Figures 1 and 2 show the valve in its open and closed positions respectively.

Description of the Preferred Embodiment

The demand valve comprises a housing (1) with a cover (2) which has one or more openings or ports (3) to allow access of ambient pressure to a flexible diaphragm (4), the periphery of which is sealed to the housing in an airtight manner. The diaphragm has a rigid central portion (5), on which there is a hook or bridge (6) which engages with the free end of a rigid lever (7), the other end of which is attached to the housing by means of a pivot (8).

A cylindrical inlet connection (9), which terminates at its inner end in a conical jet (10) and at its outer end in a means (11) for attaching a gas supply hose (12), enters the housing through a threaded block (13) adjacent to the lever pivot (8). A resilient seating (14) is secured to the face of the lever (7), adjacent to the pivot (8), such that it faces towards, and is concentric with, the end face of the conical jet (10) and is moved towards or away from the face of the jet by movement of the lever (7) about its pivot (8). The threaded inlet connection (9) is adjusted longitudinally so that, at the point of closure between the face of the seating (14) and the end face of the conical jet (10), the two surfaces will be substantially parallel to one another.

A locknut (15), or other suitable locking means, secures the inlet connection (9) in the correct position.

== DIRECTIVE ==
Rewrite everything in the valve description from "Description of the" down to "a pivot (8).", putting "membrane" wherever "diaphragm" occurs. The data given after this valve description can be left aside.

== PROVIDED DATA ==
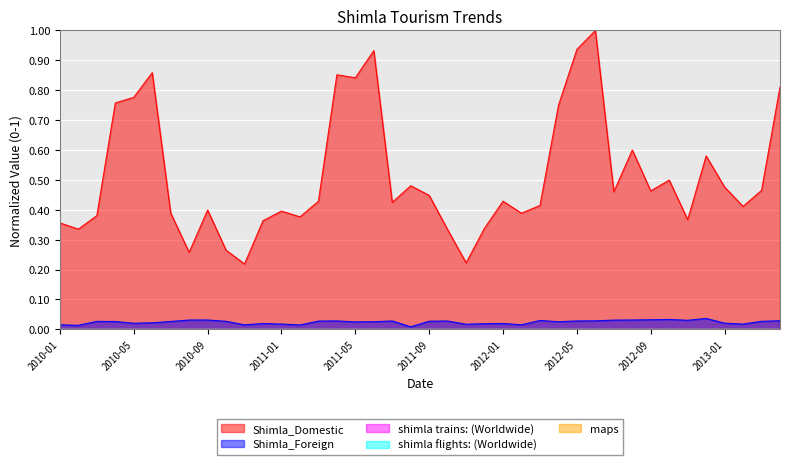

Rank the series at 2011-11 from highest to lowest value.

Shimla_Domestic, Shimla_Foreign, shimla trains: (Worldwide), shimla flights: (Worldwide), maps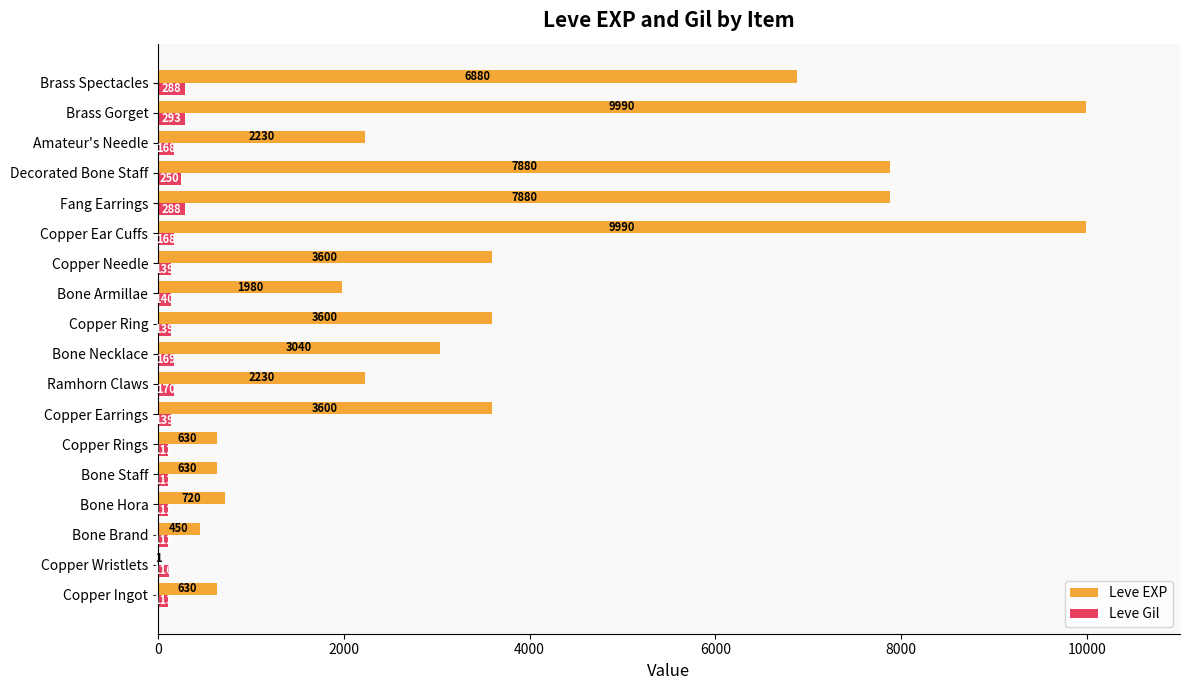

At which category is the sum across all series the highest?

Brass Gorget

== TASK RESULT ==
Description of the Preferred Embodiment

The demand valve comprises a housing (1) with a cover (2) which has one or more openings or ports (3) to allow access of ambient pressure to a flexible membrane (4), the periphery of which is sealed to the housing in an airtight manner. The membrane has a rigid central portion (5), on which there is a hook or bridge (6) which engages with the free end of a rigid lever (7), the other end of which is attached to the housing by means of a pivot (8).